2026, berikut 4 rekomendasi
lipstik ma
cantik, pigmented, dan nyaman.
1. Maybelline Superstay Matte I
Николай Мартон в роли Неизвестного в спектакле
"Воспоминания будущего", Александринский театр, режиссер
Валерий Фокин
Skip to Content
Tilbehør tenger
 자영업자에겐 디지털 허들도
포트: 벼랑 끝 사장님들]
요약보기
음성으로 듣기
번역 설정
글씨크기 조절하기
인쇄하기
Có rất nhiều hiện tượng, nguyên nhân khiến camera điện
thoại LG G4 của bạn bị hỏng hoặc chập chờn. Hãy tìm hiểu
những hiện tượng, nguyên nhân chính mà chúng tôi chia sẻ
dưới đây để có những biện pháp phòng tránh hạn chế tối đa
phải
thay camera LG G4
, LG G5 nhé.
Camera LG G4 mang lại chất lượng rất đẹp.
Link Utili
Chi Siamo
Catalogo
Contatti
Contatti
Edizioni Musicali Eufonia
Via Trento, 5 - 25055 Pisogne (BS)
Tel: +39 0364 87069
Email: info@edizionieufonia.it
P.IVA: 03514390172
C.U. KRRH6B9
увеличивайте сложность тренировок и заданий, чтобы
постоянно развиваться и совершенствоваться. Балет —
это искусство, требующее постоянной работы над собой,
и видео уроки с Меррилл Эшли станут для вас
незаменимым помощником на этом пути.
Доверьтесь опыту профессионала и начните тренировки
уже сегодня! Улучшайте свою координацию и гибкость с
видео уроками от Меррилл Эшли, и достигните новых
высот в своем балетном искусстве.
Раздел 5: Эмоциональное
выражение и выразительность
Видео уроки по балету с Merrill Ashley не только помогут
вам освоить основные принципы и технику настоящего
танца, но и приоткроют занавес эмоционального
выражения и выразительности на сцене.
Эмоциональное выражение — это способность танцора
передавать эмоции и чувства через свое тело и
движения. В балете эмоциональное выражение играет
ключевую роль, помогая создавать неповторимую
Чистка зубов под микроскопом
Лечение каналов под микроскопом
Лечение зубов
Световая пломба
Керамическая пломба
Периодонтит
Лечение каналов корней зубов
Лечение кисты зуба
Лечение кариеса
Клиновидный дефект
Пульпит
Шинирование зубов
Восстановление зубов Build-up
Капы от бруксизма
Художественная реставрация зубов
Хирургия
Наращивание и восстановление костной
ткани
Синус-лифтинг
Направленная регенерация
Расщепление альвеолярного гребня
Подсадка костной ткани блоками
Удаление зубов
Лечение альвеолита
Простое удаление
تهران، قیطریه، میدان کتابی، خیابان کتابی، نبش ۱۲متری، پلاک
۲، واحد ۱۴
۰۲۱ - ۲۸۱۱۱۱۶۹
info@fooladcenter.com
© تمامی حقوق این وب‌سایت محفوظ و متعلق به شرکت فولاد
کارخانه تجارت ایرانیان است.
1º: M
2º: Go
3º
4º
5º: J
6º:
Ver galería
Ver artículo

* * * * *

— Work task —
Output the lines verbatim, from the first line through the line containing "Có rất nhiều", inclusive.

— Result below —
2026, berikut 4 rekomendasi
lipstik ma
cantik, pigmented, dan nyaman.
1. Maybelline Superstay Matte I
Николай Мартон в роли Неизвестного в спектакле
"Воспоминания будущего", Александринский театр, режиссер
Валерий Фокин
Skip to Content
Tilbehør tenger
 자영업자에겐 디지털 허들도
포트: 벼랑 끝 사장님들]
요약보기
음성으로 듣기
번역 설정
글씨크기 조절하기
인쇄하기
Có rất nhiều hiện tượng, nguyên nhân khiến camera điện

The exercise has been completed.